In regard to the other point, which is, that the repealing act having passed on the same day that the liability for the tax accrued, the repeal prevented that liability from attaching, the Court are of opinion, that the exception cannot prevail. We do not go the length of the argument for the government, that there being no fraction of a day, the repealing act, though passed on the 2d of April, did not go into operation till the succeeding day. We think the act did go into operation from the *179actual time of its signature by the governor. But the same maxim applies to the accruing of the tax ; the act extended to every part of the day. It had in fact accrued and existed on every part of the day, on which the repealing act was signed, and took effect. It had accrued when the repealing act passed.

The other grounds of defence relied on, are, in the opinion of the Court, untenable. The Revised Statutes, c. 9, § 3, expressly give an action of debt to the Commonwealth, immediately after the expiration of the ten days. This provision however having been passed after the renewal of the charter of the defendant bank, it is contended that the legislature bad no authority to make such alterations in the mode of collecting the tax, being inconsistent with the chartered rights of the bank.

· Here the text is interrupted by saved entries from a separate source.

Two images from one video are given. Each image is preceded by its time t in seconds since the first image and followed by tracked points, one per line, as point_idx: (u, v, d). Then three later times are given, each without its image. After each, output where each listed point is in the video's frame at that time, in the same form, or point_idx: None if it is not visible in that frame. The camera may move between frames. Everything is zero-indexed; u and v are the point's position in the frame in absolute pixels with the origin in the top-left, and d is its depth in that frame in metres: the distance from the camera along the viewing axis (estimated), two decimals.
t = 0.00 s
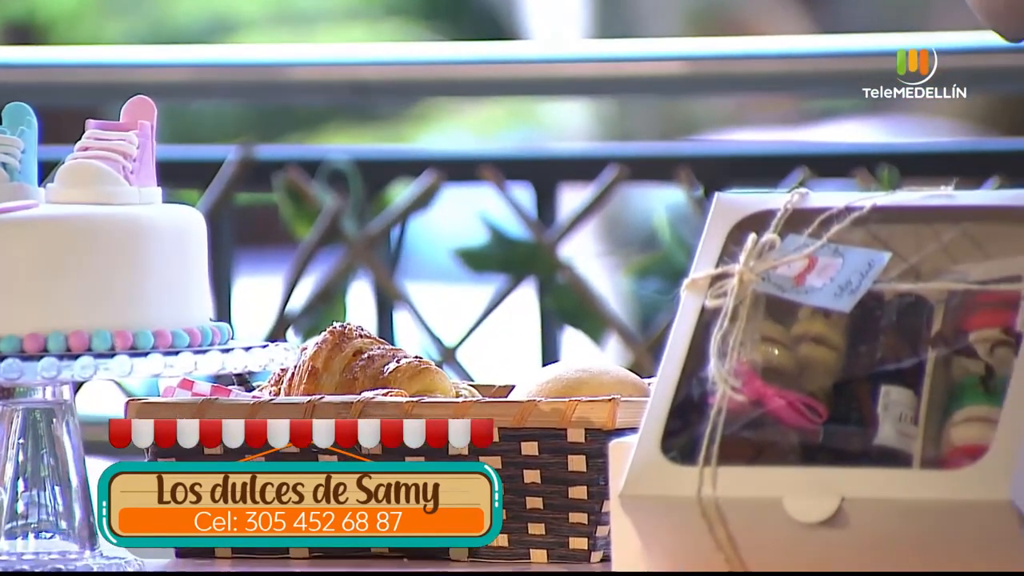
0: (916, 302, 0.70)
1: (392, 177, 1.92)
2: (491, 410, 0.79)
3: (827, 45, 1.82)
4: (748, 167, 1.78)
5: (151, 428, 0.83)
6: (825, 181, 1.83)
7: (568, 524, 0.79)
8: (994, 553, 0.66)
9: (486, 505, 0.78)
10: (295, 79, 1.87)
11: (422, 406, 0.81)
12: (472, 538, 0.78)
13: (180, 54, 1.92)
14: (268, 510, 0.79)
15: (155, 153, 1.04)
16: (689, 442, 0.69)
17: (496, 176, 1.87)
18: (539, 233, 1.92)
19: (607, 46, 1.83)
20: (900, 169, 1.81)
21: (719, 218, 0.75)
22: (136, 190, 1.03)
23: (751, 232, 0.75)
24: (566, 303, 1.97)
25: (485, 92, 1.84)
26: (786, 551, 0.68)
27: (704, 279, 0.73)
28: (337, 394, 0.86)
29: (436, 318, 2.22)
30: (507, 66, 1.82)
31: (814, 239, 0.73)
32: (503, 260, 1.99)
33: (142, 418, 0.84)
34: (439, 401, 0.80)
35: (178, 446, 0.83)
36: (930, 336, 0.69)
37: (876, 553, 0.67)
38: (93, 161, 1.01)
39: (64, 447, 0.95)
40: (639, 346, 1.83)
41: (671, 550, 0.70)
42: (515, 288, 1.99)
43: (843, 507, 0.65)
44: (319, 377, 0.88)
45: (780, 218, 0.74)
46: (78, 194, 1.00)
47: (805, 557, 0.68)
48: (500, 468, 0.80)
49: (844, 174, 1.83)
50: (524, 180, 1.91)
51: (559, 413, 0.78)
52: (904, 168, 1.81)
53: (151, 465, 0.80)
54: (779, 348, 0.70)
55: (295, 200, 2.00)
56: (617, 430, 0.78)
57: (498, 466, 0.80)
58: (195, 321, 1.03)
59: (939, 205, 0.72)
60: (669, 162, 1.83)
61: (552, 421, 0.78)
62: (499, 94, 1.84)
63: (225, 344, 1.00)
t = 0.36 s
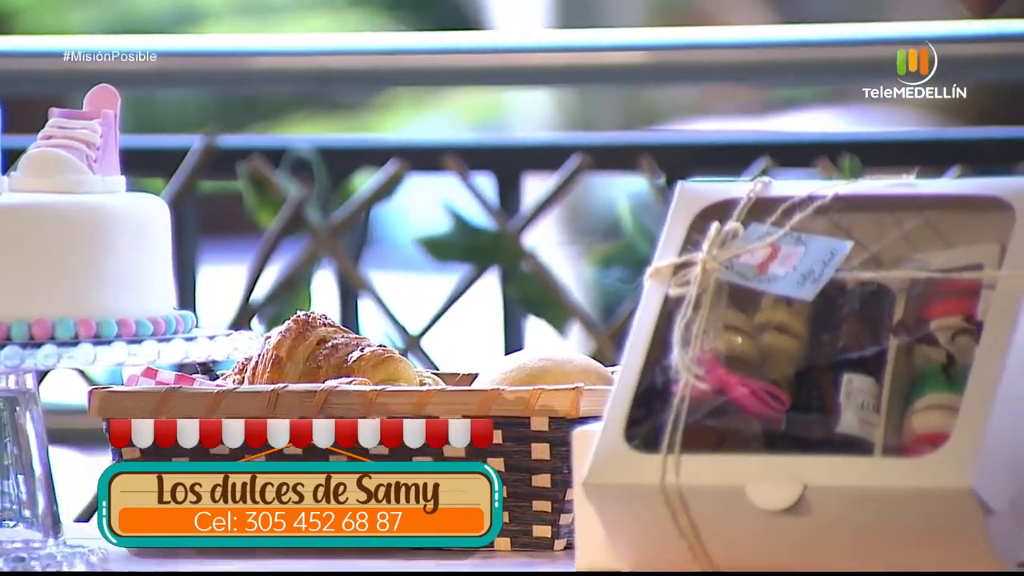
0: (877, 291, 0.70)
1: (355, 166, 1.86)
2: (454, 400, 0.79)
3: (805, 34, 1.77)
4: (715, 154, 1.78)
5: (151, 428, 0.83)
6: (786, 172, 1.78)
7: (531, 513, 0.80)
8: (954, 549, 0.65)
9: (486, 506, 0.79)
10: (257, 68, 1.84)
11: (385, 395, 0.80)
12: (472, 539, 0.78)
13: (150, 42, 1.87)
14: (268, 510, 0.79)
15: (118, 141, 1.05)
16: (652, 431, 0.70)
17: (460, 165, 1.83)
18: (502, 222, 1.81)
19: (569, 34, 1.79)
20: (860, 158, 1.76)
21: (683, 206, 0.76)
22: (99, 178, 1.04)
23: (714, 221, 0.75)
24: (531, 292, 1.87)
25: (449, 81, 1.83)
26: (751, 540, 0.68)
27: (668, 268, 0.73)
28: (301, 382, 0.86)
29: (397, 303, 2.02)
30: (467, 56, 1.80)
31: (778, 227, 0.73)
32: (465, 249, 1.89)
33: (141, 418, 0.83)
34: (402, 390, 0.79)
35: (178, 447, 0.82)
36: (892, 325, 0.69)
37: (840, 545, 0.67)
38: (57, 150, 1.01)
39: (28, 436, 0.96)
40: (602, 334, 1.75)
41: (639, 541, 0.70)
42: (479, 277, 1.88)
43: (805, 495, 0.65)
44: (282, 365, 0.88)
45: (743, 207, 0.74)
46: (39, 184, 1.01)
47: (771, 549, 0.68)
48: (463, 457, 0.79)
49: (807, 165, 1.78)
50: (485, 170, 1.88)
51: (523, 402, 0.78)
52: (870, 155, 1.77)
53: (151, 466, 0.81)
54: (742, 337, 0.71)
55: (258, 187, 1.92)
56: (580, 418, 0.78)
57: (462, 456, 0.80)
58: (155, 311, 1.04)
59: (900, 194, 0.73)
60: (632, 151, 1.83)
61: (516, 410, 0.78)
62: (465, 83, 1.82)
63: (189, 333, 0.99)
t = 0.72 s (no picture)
0: (851, 284, 0.70)
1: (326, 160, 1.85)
2: (429, 395, 0.79)
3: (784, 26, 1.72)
4: (694, 147, 1.79)
5: (151, 429, 0.82)
6: (759, 165, 1.79)
7: (506, 507, 0.80)
8: (928, 544, 0.65)
9: (486, 506, 0.77)
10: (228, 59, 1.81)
11: (359, 389, 0.80)
12: (472, 539, 0.77)
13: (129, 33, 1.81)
14: (268, 510, 0.78)
15: (91, 133, 1.06)
16: (626, 425, 0.69)
17: (435, 159, 1.83)
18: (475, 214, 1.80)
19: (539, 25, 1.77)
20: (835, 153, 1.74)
21: (657, 200, 0.76)
22: (73, 171, 1.07)
23: (689, 213, 0.75)
24: (505, 285, 1.80)
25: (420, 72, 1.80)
26: (725, 533, 0.68)
27: (642, 261, 0.73)
28: (275, 376, 0.86)
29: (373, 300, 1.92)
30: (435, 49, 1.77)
31: (751, 221, 0.73)
32: (438, 243, 1.82)
33: (142, 418, 0.82)
34: (376, 384, 0.79)
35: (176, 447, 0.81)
36: (866, 318, 0.69)
37: (814, 539, 0.67)
38: (30, 144, 1.03)
39: None
40: (576, 328, 1.76)
41: (614, 535, 0.70)
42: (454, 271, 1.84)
43: (779, 489, 0.65)
44: (256, 359, 0.88)
45: (718, 200, 0.74)
46: (13, 175, 1.03)
47: (747, 543, 0.68)
48: (437, 453, 0.79)
49: (780, 157, 1.79)
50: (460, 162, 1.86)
51: (497, 395, 0.78)
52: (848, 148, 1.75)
53: (152, 466, 0.79)
54: (716, 330, 0.71)
55: (230, 181, 1.84)
56: (555, 413, 0.78)
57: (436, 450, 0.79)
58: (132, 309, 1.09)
59: (874, 187, 0.73)
60: (605, 145, 1.82)
61: (491, 404, 0.78)
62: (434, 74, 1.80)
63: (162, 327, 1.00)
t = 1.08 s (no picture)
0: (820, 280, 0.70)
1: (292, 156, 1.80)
2: (395, 391, 0.78)
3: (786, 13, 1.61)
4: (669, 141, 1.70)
5: (150, 428, 0.81)
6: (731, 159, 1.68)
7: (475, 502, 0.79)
8: (896, 540, 0.65)
9: (486, 506, 0.77)
10: (201, 54, 1.66)
11: (326, 384, 0.79)
12: (472, 539, 0.76)
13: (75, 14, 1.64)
14: (268, 510, 0.77)
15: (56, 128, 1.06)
16: (593, 421, 0.69)
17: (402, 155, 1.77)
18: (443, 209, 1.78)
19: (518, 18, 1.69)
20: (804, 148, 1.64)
21: (625, 196, 0.76)
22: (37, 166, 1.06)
23: (657, 209, 0.75)
24: (473, 281, 1.79)
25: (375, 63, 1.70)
26: (694, 530, 0.68)
27: (610, 257, 0.73)
28: (241, 372, 0.85)
29: (337, 294, 1.87)
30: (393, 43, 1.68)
31: (719, 217, 0.73)
32: (405, 239, 1.82)
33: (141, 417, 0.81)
34: (343, 379, 0.78)
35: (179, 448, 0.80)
36: (834, 313, 0.69)
37: (783, 534, 0.67)
38: None
39: None
40: (545, 321, 1.72)
41: (580, 533, 0.70)
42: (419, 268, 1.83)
43: (747, 485, 0.65)
44: (222, 355, 0.87)
45: (686, 196, 0.74)
46: None
47: (714, 539, 0.68)
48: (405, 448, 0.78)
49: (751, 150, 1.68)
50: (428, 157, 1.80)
51: (465, 391, 0.77)
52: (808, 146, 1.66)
53: (152, 465, 0.79)
54: (684, 326, 0.71)
55: (196, 177, 1.81)
56: (522, 409, 0.78)
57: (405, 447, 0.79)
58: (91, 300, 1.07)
59: (841, 182, 0.73)
60: (575, 139, 1.75)
61: (459, 399, 0.77)
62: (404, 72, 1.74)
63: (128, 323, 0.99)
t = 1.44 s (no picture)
0: (795, 276, 0.71)
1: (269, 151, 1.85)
2: (372, 387, 0.77)
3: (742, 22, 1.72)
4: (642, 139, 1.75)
5: (151, 428, 0.80)
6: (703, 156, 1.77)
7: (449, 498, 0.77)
8: (871, 538, 0.65)
9: (486, 505, 0.74)
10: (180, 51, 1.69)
11: (300, 380, 0.78)
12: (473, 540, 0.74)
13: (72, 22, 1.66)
14: (268, 510, 0.74)
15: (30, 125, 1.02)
16: (571, 417, 0.69)
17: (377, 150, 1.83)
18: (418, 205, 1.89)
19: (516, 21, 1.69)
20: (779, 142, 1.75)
21: (601, 191, 0.75)
22: (11, 162, 1.04)
23: (633, 206, 0.75)
24: (447, 277, 1.92)
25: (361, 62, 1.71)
26: (670, 525, 0.67)
27: (586, 253, 0.73)
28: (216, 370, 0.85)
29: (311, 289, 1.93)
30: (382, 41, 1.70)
31: (694, 213, 0.74)
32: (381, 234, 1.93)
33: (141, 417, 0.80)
34: (318, 376, 0.78)
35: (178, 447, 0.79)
36: (810, 310, 0.70)
37: (761, 530, 0.67)
38: None
39: None
40: (522, 316, 1.84)
41: (558, 530, 0.70)
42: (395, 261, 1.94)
43: (723, 482, 0.65)
44: (197, 351, 0.87)
45: (661, 191, 0.74)
46: None
47: (691, 535, 0.68)
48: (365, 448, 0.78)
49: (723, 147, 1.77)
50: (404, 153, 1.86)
51: (441, 388, 0.77)
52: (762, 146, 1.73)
53: (151, 465, 0.75)
54: (660, 322, 0.70)
55: (173, 174, 1.86)
56: (498, 406, 0.77)
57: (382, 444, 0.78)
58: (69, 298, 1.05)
59: (819, 178, 0.73)
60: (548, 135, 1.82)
61: (434, 396, 0.77)
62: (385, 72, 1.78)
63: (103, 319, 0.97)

By the renewal and continuance of this charter by St. 1830, c. 58, it was made subject to the act to regulate banks and banking, St. 1828, c. 96 ; and it was accepted upon these terms. By that act, if the tax was unpaid thirty days from the time it became due, the treasurer, without notice, was to issue his warrant of distress, which is in the nature of an execution, to enforce the payment. The clause granting this authority was repealed by St. 1831, c. 64, § 4. This act provides, that in a great variety of cases, as well as in the case of banks, instead of issuing a warrant of distress, the treasurer should commence an action of debt, by writ to be served fourteen days before the sitting of the court. And this act not only repeals the provision in question respecting banks, but it repeals all other statutes, which authorized the issuing of executions, warrants of distress, or any other final process, by any officer, ministerial or judicial, against individuals or bodies corporate, without previous notice.

We consider this act as one establishing a great principle of public policy, applicable to all cases of collecting the public moneys, founded upon a well-established principle of justice, that in the case of the public, as well as of individuals, a hearing shall be had, before an execution issues. It is equally beneficial to banks, as the provision for which it was substituted, and as regulating a mere remedy, we think it was within the fair scope of legislative authority.

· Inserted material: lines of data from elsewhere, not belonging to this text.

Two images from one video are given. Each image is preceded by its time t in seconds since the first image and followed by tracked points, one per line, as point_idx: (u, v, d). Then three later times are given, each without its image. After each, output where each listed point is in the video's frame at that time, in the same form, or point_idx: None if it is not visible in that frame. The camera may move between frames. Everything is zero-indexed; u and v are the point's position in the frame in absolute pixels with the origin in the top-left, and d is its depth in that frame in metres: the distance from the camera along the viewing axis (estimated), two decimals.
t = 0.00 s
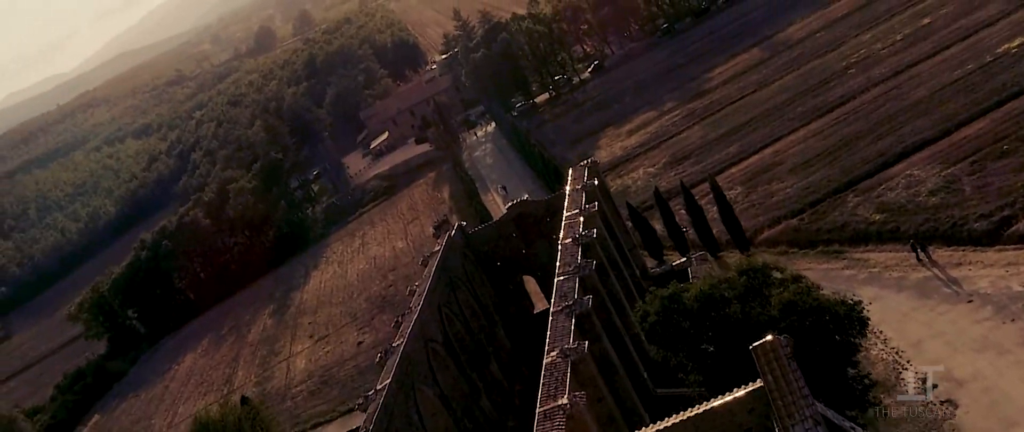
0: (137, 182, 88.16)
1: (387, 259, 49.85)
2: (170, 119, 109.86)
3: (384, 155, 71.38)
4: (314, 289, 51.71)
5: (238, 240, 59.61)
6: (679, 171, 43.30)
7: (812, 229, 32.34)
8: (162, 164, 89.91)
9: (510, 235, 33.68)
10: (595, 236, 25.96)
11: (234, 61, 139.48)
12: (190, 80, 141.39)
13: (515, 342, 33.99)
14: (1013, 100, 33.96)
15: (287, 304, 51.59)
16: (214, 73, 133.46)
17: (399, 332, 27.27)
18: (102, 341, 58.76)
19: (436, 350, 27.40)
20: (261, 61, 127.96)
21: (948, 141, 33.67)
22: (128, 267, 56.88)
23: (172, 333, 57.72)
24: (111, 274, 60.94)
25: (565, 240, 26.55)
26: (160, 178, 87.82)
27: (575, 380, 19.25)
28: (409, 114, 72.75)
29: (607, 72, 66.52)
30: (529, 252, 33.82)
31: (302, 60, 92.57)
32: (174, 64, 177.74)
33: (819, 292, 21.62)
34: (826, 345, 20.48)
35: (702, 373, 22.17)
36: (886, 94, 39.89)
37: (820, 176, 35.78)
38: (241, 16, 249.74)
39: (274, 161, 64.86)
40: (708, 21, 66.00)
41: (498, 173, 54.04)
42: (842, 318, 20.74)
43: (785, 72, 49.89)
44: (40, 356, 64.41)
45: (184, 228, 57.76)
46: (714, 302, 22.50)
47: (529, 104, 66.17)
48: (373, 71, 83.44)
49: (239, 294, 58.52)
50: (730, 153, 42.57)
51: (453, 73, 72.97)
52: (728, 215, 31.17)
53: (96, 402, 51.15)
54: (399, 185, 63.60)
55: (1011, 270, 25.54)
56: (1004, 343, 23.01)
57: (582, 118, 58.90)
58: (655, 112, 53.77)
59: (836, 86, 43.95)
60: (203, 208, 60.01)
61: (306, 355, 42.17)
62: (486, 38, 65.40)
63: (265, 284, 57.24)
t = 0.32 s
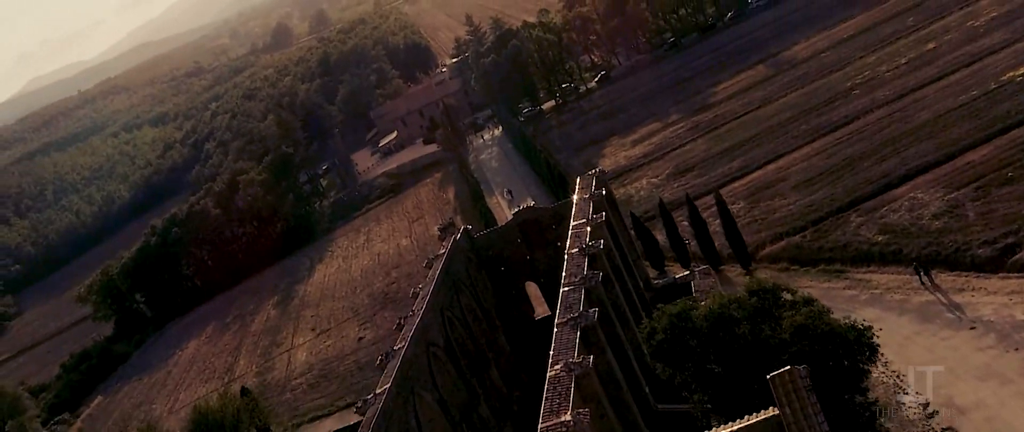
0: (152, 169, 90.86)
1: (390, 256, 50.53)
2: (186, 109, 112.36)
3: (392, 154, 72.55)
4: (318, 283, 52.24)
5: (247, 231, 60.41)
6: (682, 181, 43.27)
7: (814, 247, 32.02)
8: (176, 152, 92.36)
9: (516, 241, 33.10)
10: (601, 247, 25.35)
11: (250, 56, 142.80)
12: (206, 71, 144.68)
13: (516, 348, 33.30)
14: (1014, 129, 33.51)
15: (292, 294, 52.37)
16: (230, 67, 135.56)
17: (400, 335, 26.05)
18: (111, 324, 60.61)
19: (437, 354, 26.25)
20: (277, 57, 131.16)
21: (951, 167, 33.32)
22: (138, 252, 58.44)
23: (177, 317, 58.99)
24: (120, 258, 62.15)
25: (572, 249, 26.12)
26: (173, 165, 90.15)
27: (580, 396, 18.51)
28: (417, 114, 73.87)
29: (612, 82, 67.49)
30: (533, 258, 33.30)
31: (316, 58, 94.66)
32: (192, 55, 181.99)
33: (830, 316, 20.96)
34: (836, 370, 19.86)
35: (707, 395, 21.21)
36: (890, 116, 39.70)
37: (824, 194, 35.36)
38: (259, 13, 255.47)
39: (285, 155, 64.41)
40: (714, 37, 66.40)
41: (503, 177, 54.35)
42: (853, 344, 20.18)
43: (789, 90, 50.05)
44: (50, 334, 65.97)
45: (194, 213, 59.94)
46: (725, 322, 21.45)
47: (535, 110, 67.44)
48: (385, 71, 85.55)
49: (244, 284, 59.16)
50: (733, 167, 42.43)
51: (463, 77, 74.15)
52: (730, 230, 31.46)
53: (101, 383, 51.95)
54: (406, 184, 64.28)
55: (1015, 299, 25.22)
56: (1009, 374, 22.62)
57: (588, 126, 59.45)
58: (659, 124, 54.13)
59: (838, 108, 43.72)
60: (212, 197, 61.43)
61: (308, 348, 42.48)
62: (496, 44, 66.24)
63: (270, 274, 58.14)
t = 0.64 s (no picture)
0: (166, 157, 94.19)
1: (393, 254, 51.03)
2: (204, 102, 114.69)
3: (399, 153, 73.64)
4: (320, 277, 52.69)
5: (254, 222, 61.27)
6: (683, 193, 43.59)
7: (815, 265, 31.75)
8: (191, 142, 95.80)
9: (519, 247, 32.39)
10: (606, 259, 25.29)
11: (268, 53, 146.05)
12: (225, 64, 147.93)
13: (517, 356, 32.82)
14: (1016, 157, 33.26)
15: (294, 287, 53.05)
16: (247, 63, 137.73)
17: (400, 338, 25.28)
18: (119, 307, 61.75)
19: (437, 360, 25.49)
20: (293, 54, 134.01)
21: (951, 191, 33.10)
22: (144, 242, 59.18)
23: (183, 301, 59.89)
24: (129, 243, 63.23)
25: (576, 260, 25.98)
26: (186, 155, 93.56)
27: (582, 414, 17.97)
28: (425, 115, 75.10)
29: (617, 93, 68.20)
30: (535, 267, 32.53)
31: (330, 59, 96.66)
32: (212, 49, 186.21)
33: (841, 343, 19.42)
34: (846, 400, 18.42)
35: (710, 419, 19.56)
36: (892, 138, 39.65)
37: (823, 212, 35.37)
38: (279, 12, 260.75)
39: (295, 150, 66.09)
40: (716, 54, 67.51)
41: (507, 181, 54.80)
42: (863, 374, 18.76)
43: (791, 108, 50.28)
44: (59, 313, 67.37)
45: (205, 203, 61.08)
46: (732, 344, 19.84)
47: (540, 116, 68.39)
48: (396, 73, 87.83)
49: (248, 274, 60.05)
50: (735, 182, 42.50)
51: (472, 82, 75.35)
52: (732, 245, 31.79)
53: (106, 364, 52.92)
54: (411, 184, 64.92)
55: (1017, 328, 24.58)
56: (1011, 405, 21.79)
57: (591, 135, 59.92)
58: (663, 136, 54.32)
59: (840, 128, 43.81)
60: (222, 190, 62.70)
61: (307, 342, 42.86)
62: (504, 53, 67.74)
63: (275, 266, 58.91)
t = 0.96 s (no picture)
0: (181, 146, 96.87)
1: (395, 251, 51.58)
2: (220, 97, 116.92)
3: (406, 153, 74.79)
4: (323, 271, 53.23)
5: (262, 213, 62.51)
6: (682, 204, 44.08)
7: (813, 284, 31.93)
8: (206, 133, 98.53)
9: (521, 254, 31.63)
10: (610, 271, 24.43)
11: (284, 50, 149.00)
12: (242, 60, 150.94)
13: (513, 363, 32.06)
14: (1017, 184, 33.42)
15: (297, 278, 53.75)
16: (263, 60, 139.85)
17: (398, 343, 23.80)
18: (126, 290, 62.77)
19: (434, 367, 24.27)
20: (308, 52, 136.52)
21: (951, 216, 33.26)
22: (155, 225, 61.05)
23: (192, 286, 61.05)
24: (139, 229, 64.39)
25: (578, 272, 25.25)
26: (201, 145, 96.32)
27: None
28: (433, 116, 76.42)
29: (622, 102, 68.95)
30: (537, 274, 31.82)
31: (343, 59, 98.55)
32: (230, 44, 189.99)
33: (853, 373, 18.55)
34: None
35: None
36: (894, 160, 39.93)
37: (822, 230, 35.67)
38: (297, 12, 265.55)
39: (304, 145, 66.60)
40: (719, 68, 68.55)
41: (509, 184, 55.61)
42: (874, 406, 17.86)
43: (790, 125, 50.67)
44: (68, 295, 68.64)
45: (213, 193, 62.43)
46: (739, 369, 19.09)
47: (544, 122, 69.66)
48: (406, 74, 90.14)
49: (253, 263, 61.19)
50: (735, 196, 42.80)
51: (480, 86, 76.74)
52: (731, 259, 32.12)
53: (110, 346, 53.69)
54: (415, 183, 65.63)
55: (1017, 358, 24.42)
56: None
57: (596, 143, 60.46)
58: (665, 147, 54.67)
59: (841, 147, 44.07)
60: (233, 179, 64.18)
61: (307, 336, 43.28)
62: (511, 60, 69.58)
63: (279, 257, 59.76)
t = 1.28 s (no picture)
0: (195, 137, 99.12)
1: (397, 248, 52.27)
2: (235, 92, 119.00)
3: (412, 152, 76.09)
4: (327, 265, 54.01)
5: (269, 205, 63.17)
6: (681, 215, 44.53)
7: (809, 302, 32.16)
8: (220, 123, 101.15)
9: (520, 261, 31.49)
10: (610, 286, 24.65)
11: (299, 47, 151.51)
12: (257, 55, 153.56)
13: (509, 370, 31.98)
14: (1015, 212, 33.66)
15: (300, 270, 54.54)
16: (278, 57, 142.09)
17: (392, 350, 23.62)
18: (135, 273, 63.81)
19: (428, 376, 23.98)
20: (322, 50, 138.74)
21: (950, 240, 33.43)
22: (164, 213, 61.72)
23: (198, 273, 62.12)
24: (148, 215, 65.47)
25: (578, 285, 25.46)
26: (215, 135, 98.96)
27: None
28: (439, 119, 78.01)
29: (625, 113, 69.72)
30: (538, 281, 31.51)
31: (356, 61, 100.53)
32: (247, 39, 193.16)
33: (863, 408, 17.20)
34: None
35: None
36: (893, 181, 40.25)
37: (819, 248, 36.01)
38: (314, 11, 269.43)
39: (313, 138, 66.53)
40: (721, 84, 69.53)
41: (511, 188, 56.26)
42: None
43: (788, 143, 51.06)
44: (76, 276, 69.79)
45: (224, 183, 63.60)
46: (741, 397, 17.99)
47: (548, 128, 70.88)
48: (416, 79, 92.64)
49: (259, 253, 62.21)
50: (733, 210, 43.21)
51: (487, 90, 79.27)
52: (729, 273, 32.50)
53: (115, 329, 54.55)
54: (419, 183, 66.47)
55: (1016, 388, 24.32)
56: None
57: (598, 152, 61.13)
58: (666, 158, 55.19)
59: (839, 167, 44.44)
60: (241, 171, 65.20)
61: (307, 329, 43.83)
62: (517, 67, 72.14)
63: (283, 249, 60.67)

The last exception is, that if the Commonwealth have any *180remedy, it is against the directors, as trustees, and not against the bank, which has expired by the repeal of its charter. We think this is answered by the express provisions of the statutes. Revised Stat. c. 44, § 7. All corporations, including banks, whose charters expire, shall continue, with limited powers, for three years, for certain purposes, one of which is the prosecuting and defending suits by or against them. They must of course exercise all the functions necessarily incident to this limited and restricted action, including the holding of meetings, passing votes, electing directors and other agents. In case any creditor or other person interested, is dissatisfied with the proceedings of the directors, they may, by the 8th section of the same chapter, apply to a court to appoint receivers, if there shall appear sufficient cause therefor, to take charge of their estate and effects. But till such appointment, all the property remains vested in the corporation ; and the directors are no more trustees of the property, after the repeal, than before. They have the custody and management of the property, but the corporation is the legal person in whom the property is vested, and who is to sue or he sued in respect to such property, and the duties and obligations incident to its possession and management.

According to the agreement, the defendants are to be defaulted and iudgment rendered for the Commonwealth.